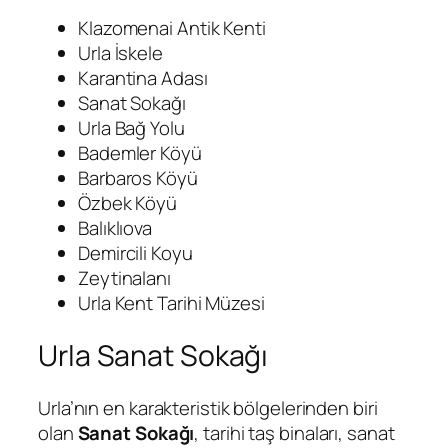
Klazomenai Antik Kenti
Urla İskele
Karantina Adası
Sanat Sokağı
Urla Bağ Yolu
Bademler Köyü
Barbaros Köyü
Özbek Köyü
Balıklıova
Demircili Koyu
Zeytinalanı
Urla Kent Tarihi Müzesi
Urla Sanat Sokağı
Urla’nın en karakteristik bölgelerinden biri
olan
Sanat Sokağı
, tarihi taş binaları, sanat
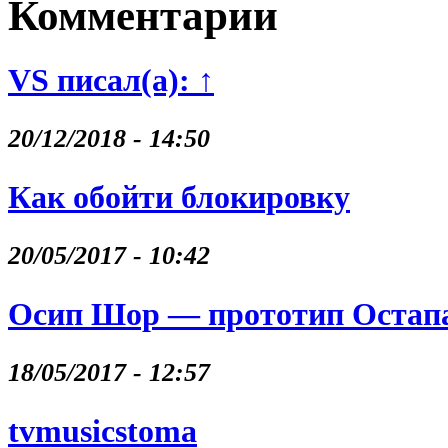
Комментарии
VS писал(а): ↑
20/12/2018 - 14:50
Как обойти блокировку
20/05/2017 - 10:42
Осип Шор — прототип Остапа
18/05/2017 - 12:57
tvmusicstoma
..............................
* _THE PROBLEM_: I need the lines from the line holding "Karantina Adası" through the end of the material, inclusive, restated word for word and without pictures.

* _EXERCISE RESPONSE_:
Karantina Adası
Sanat Sokağı
Urla Bağ Yolu
Bademler Köyü
Barbaros Köyü
Özbek Köyü
Balıklıova
Demircili Koyu
Zeytinalanı
Urla Kent Tarihi Müzesi
Urla Sanat Sokağı
Urla’nın en karakteristik bölgelerinden biri
olan
Sanat Sokağı
, tarihi taş binaları, sanat
Комментарии
VS писал(а): ↑
20/12/2018 - 14:50
Как обойти блокировку
20/05/2017 - 10:42
Осип Шор — прототип Остапа
18/05/2017 - 12:57
tvmusicstoma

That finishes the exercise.